The reigning league MVP ran for 136 rushing yards and lives to fight another day, after two-time All-Pro cornerback Marcus Peters secured the game-sealing interception on Tannehill with less than two minutes left to play, moving to the AFC divisional game for the first time in his young career.
Why the Ravens won
Defense wins championships and offense sells tickets.
There could not be a more accurate way to describe how Baltimore took this victory, because for as much as Jackson made the game uber-entertaining with his ability to torch the Titans on the ground while — at times — also delivering key passes to Brown and others, it was his defense that made it all matter. Shutting down Henry was mission No. 1 for the Ravens, and probably also mission No. 2 onward, after having been run over for nearly 200 yards in their last playoff meeting. With Henry basically shut down the entire game, to the tune of just 40 rushing yards on 18 attempts, the onus was on Tannehill to get the job done; and he simply couldn’t when it mattered most. The Ravens sacked Tannehill once and held him to only 165 passing yards and a passer rating of 83.0, with his sole touchdown on the day occurring in the first quarter.
Additionally impressive was how the Ravens forced the Titans into eight failed third-down conversions on the day, only 209 net yards of offense and only 26 minutes and 22 seconds of field time. So, again, while it was Jackson who came alive when he needed, and while that’ll justifiably be the primary headline this week and beyond, it was the Baltimore defense who ultimately made magic happen.
Why the Titans lost
With Henry shut down, so was the Tennessee offense.

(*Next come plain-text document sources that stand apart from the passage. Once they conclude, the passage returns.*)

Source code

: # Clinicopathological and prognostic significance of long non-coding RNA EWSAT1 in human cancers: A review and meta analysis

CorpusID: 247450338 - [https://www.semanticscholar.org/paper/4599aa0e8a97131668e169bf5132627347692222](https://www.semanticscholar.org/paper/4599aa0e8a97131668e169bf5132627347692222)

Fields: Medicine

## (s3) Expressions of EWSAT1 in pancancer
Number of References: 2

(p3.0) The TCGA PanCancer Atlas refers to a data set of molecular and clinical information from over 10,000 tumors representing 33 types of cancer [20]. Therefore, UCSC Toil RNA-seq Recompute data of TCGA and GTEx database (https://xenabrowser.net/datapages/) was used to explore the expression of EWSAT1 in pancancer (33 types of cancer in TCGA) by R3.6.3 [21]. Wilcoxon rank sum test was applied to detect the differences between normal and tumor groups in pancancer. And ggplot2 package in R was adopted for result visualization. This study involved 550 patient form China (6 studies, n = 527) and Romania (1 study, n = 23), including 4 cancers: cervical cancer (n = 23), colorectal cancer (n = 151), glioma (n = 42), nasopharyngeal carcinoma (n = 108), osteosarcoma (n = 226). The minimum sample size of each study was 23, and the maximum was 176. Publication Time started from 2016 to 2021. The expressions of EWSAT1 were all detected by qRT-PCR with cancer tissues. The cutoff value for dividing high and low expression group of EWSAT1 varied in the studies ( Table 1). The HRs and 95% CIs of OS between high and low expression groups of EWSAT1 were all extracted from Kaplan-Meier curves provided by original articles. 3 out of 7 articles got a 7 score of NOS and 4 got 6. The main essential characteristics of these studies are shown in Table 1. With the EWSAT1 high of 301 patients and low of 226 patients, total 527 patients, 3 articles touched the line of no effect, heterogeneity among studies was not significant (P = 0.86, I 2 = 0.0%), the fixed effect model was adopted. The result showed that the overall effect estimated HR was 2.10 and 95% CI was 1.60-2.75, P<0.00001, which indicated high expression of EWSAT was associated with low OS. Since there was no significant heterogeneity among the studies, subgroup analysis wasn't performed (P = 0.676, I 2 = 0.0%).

That wasn’t the case initially, when Tannehill was moving the ball effectively in the first quarter, but adjustments were made by the Ravens and that was basically the end of the Titans offense for the remaining three sessions. A bullied Tannehill began to look out of sorts and Henry was seen on the sideline visibly frustrated at his inability to take over the game — or to at least come even remotely close to doing so. His longest run of the day was for just eight yards, and he never once touched the end zone. To make matters worse, the team’s second-leading rusher was Tannehill with only six yards, making them one-dimensional despite having a 10-0 lead early in the contest. There was also a very real inability by the Titans defense to keep Jackson from extending plays once he toasted them with the aforementioned 48-yard touchdown run, seemingly playing a bit more honest because of it and paying for it on more than one occasion.
It looked like the Titans would run away with this game in the first quarter and eliminate the Ravens from the playoffs for a second year in a row, but they ran out of gas and their bulldozer never located his keys. From there, it was all they could do to make sure Jackson didn’t go on to hang 40 points on them on their own field, although they couldn’t stop the Ravens from disrespecting their midfield logo after Peters’ interception — one final gut punch in a rivalry that isn’t going away anytime soon.
With the ball in Tannehill’s hands and the Titans attempting to force overtime, Peters closed the coffin and dropped it in a grave.
Play of the Game
It’s time to start calling Jackson the Gingerbread Man because, well, catch him if you can.
Cross another off the list
“Add road playoff win to the list of things Lamar Jackson haters can no longer hold over him as a two-year starter.” – Jordan Schultz of ESPN
The next opponent for the Ravens will be known shortly, and is based largely upon what happens when the Pittsburgh Steelers take on the Cleveland Browns. If the Steelers win, the Ravens will face the defending Super Bowl champion Kansas City Chiefs by virtue of being the lowest seed remaining. If the Browns win, however, the Ravens will face off against the Buffalo Bills in the AFC divisional round.